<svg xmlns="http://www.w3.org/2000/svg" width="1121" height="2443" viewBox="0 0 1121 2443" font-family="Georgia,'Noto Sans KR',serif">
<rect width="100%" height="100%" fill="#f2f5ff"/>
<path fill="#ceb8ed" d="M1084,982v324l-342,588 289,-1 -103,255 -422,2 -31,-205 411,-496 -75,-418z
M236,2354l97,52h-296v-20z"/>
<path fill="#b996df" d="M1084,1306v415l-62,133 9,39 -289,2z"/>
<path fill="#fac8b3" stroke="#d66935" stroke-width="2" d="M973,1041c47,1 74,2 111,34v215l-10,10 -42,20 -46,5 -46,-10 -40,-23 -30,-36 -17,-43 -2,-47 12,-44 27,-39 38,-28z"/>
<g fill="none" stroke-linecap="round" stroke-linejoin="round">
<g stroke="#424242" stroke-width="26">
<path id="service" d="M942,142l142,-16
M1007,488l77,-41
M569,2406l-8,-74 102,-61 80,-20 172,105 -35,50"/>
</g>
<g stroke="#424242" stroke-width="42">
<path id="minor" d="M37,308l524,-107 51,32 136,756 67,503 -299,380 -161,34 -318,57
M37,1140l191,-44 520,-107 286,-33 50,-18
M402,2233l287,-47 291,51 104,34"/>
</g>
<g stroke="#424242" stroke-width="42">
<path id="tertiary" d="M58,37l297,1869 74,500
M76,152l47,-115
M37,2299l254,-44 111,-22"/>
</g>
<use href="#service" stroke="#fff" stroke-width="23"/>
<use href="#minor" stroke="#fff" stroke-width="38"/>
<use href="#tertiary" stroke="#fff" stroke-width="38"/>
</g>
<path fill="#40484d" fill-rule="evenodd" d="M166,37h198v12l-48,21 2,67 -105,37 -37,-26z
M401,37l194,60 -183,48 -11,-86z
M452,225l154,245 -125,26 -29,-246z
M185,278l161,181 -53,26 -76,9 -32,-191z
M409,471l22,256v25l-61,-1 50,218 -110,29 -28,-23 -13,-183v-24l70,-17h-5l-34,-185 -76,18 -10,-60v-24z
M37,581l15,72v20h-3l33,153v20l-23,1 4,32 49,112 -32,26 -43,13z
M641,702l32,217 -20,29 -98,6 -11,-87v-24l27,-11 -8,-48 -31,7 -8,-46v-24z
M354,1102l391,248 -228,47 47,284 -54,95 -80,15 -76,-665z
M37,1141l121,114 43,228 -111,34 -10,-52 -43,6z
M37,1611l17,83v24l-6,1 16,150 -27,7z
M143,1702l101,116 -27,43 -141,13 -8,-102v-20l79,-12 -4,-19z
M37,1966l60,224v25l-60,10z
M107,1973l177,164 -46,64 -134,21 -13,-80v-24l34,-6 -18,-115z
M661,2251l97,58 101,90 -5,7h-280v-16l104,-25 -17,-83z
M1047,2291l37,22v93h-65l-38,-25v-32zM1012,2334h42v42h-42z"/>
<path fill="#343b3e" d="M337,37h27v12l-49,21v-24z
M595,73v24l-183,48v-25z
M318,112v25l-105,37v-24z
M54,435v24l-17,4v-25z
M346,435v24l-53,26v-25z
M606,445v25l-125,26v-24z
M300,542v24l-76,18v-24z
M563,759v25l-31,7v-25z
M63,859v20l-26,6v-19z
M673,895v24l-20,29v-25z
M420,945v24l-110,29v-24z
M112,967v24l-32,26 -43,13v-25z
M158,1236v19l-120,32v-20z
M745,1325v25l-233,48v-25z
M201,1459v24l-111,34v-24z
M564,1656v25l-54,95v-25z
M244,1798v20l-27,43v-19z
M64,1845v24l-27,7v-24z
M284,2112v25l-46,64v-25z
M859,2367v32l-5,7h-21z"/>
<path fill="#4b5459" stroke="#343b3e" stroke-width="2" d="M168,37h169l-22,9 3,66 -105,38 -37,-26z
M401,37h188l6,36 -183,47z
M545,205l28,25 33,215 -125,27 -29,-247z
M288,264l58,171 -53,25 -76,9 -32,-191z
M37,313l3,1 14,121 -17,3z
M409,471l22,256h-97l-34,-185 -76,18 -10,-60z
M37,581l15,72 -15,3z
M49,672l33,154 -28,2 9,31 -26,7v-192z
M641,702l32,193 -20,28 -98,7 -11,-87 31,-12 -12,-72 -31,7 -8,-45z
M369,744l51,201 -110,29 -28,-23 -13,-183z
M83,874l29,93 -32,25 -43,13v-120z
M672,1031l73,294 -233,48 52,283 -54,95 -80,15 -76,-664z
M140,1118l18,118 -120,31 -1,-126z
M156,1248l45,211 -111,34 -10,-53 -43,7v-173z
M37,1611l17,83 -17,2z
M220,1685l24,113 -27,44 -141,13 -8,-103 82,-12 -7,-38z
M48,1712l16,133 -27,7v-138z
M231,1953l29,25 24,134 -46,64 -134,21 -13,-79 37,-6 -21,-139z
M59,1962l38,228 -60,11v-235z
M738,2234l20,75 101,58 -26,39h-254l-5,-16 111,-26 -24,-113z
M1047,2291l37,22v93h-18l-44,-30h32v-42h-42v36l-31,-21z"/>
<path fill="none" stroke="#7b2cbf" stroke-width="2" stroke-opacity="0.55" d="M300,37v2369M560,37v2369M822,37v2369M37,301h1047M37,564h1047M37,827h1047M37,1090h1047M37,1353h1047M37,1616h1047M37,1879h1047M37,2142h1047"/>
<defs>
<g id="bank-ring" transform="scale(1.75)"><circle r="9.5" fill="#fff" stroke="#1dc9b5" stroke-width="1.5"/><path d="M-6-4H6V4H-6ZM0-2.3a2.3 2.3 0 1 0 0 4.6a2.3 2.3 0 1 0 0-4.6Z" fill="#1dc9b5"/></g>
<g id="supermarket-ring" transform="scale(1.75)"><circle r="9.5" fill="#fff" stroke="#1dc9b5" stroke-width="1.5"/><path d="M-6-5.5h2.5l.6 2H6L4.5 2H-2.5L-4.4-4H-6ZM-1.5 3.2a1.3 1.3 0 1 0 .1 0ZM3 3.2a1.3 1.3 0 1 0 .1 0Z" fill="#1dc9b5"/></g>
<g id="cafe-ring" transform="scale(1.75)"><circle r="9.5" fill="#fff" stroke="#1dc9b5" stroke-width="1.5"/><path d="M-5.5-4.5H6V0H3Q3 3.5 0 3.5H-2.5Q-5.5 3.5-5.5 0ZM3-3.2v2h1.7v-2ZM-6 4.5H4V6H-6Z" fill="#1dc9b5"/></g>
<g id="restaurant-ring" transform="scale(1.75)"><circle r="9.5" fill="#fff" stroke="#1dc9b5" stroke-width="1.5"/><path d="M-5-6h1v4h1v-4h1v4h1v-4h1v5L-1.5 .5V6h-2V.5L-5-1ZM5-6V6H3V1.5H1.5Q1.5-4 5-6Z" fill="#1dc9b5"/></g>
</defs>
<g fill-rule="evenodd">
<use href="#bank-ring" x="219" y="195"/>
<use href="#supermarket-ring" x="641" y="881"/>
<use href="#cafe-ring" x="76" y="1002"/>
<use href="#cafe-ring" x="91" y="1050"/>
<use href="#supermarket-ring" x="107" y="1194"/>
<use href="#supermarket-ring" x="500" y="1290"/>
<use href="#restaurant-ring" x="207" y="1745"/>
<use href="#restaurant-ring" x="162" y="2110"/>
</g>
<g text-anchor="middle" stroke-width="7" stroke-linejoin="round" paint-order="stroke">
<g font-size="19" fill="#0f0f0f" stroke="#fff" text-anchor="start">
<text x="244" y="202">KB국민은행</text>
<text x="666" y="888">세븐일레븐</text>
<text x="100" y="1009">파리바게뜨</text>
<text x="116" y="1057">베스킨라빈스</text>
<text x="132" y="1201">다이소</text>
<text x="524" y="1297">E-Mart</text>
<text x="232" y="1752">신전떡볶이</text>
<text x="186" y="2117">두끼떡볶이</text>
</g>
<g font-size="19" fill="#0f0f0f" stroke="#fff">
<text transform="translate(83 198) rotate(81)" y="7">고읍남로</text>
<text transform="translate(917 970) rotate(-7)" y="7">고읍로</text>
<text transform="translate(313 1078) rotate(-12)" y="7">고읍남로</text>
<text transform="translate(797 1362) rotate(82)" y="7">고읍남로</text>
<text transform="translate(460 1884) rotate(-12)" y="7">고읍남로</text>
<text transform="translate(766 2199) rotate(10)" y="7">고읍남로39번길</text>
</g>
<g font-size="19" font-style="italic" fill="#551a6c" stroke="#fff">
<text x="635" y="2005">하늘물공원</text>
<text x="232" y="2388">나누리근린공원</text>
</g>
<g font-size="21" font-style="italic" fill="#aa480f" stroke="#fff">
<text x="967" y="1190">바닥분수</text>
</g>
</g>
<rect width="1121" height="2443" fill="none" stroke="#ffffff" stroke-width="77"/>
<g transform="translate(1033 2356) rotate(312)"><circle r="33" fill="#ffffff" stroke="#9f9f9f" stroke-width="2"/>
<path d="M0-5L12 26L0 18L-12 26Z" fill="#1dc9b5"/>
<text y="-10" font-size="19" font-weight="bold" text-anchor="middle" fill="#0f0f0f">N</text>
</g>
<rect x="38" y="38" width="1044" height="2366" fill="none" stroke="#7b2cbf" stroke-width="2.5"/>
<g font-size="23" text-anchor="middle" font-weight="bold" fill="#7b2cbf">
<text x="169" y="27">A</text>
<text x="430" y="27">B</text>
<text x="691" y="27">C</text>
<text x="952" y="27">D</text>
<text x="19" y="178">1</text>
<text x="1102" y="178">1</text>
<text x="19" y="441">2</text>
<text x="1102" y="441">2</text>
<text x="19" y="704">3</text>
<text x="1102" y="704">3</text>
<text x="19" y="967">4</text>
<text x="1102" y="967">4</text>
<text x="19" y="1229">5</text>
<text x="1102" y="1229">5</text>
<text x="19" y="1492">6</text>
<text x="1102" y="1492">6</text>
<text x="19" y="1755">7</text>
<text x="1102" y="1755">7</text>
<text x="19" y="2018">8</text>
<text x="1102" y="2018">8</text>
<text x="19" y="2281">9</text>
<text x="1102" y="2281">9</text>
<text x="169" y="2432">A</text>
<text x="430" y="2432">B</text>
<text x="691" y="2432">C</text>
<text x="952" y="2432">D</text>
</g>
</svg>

☆ ☆ ☆ ☆ ☆ ☆ ☆

*WORK REQUEST*
Which lines above run from the one containing "M346,435v24l-53,26v-25z" down to the one containing "M738,2234l20,75 101,58 -26,39h-254l-5,-16"? Repeat exactly those, both ends included, and nothing else.

*ANSWER TO THIS EXERCISE*
M346,435v24l-53,26v-25z
M606,445v25l-125,26v-24z
M300,542v24l-76,18v-24z
M563,759v25l-31,7v-25z
M63,859v20l-26,6v-19z
M673,895v24l-20,29v-25z
M420,945v24l-110,29v-24z
M112,967v24l-32,26 -43,13v-25z
M158,1236v19l-120,32v-20z
M745,1325v25l-233,48v-25z
M201,1459v24l-111,34v-24z
M564,1656v25l-54,95v-25z
M244,1798v20l-27,43v-19z
M64,1845v24l-27,7v-24z
M284,2112v25l-46,64v-25z
M859,2367v32l-5,7h-21z"/>
<path fill="#4b5459" stroke="#343b3e" stroke-width="2" d="M168,37h169l-22,9 3,66 -105,38 -37,-26z
M401,37h188l6,36 -183,47z
M545,205l28,25 33,215 -125,27 -29,-247z
M288,264l58,171 -53,25 -76,9 -32,-191z
M37,313l3,1 14,121 -17,3z
M409,471l22,256h-97l-34,-185 -76,18 -10,-60z
M37,581l15,72 -15,3z
M49,672l33,154 -28,2 9,31 -26,7v-192z
M641,702l32,193 -20,28 -98,7 -11,-87 31,-12 -12,-72 -31,7 -8,-45z
M369,744l51,201 -110,29 -28,-23 -13,-183z
M83,874l29,93 -32,25 -43,13v-120z
M672,1031l73,294 -233,48 52,283 -54,95 -80,15 -76,-664z
M140,1118l18,118 -120,31 -1,-126z
M156,1248l45,211 -111,34 -10,-53 -43,7v-173z
M37,1611l17,83 -17,2z
M220,1685l24,113 -27,44 -141,13 -8,-103 82,-12 -7,-38z
M48,1712l16,133 -27,7v-138z
M231,1953l29,25 24,134 -46,64 -134,21 -13,-79 37,-6 -21,-139z
M59,1962l38,228 -60,11v-235z
M738,2234l20,75 101,58 -26,39h-254l-5,-16 111,-26 -24,-113z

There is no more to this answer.